Is your wine ruined? No, I have had this happen as well on several occasions. As long as you catch it within 24-48 hours and the carboy is topped up it will be fine. You should check your SO2 levels though as they could have dropped faster than normal due to the exposure.



timothyg said:


> Is this typical for solid bungs to pop off?


----------



## timothyg (Aug 25, 2011)

Yeah - I definitely sulfated my wine, so it should be good. 

Ha, I completely forgot about temperature, but yes that is a very logical answer (the wine expanding and decreasing due to temperature change). 

So it seems like a solid bung is pretty much useless. I'll buy one with a airlock for bulk aging.

By the way how do I check my SO2 levels in order to determine if I need to sulfate more?


----------



## ibglowin (Aug 25, 2011)

I use solid bungs for bulk aging but I have a couple of digital temp gauges taped to the wall of the carboys and I check the temps every time I walk into the winery. You don't have any problems in the Fall/Winter when temps are falling as the carboy is actually expanding when its cooling. But once the temps start to rise in the Spring/Summer then you have a problem using solid bungs unless you crack them every day or few days when the temps are rising. Once the temps have stabilized in the Summer then your OK again and should not have to crack them anymore.

If your just starting out and have no testing equipment then an Accuvin test strip is the cheapest entry method into SO2 testing. They are not very accurate but they are better than nothing I suppose.
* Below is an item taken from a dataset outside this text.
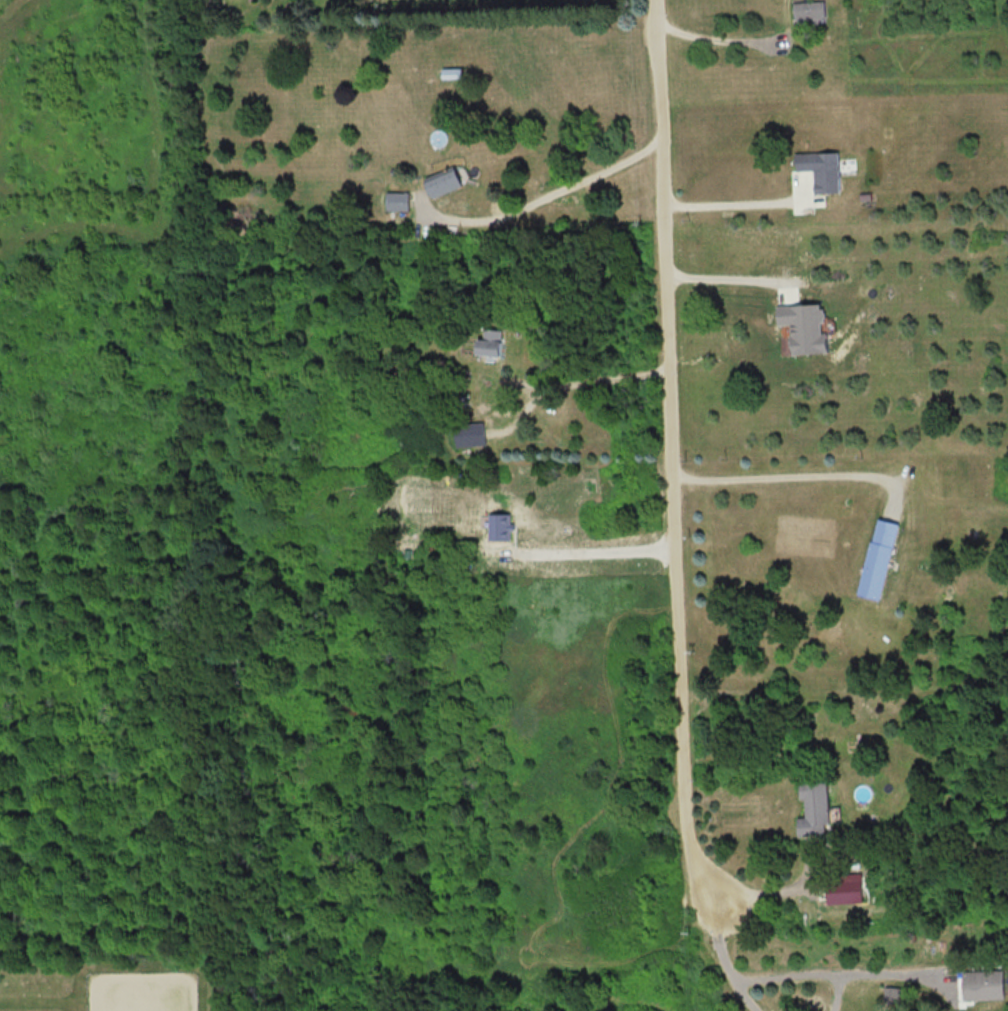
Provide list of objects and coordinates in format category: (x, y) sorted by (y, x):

Accuracy cost $$$ in this hobby!


----------



## robie (Aug 25, 2011)

Along the lines of what Steve said, the bungs are tapered some, so if the inside of the mouth of the carboy is wet and the sides of the bung get wet, the bung can slide out quickly. I always dry the inside of the mouth of the carboy before I put in any bung, solid or air locked. Otherwise, I have found the bung will slip out about the time I walk out of the room.


----------



## ibglowin (Aug 25, 2011)

Agreed, if they (or the inside wall of the carboy) are wet they are worthless!


----------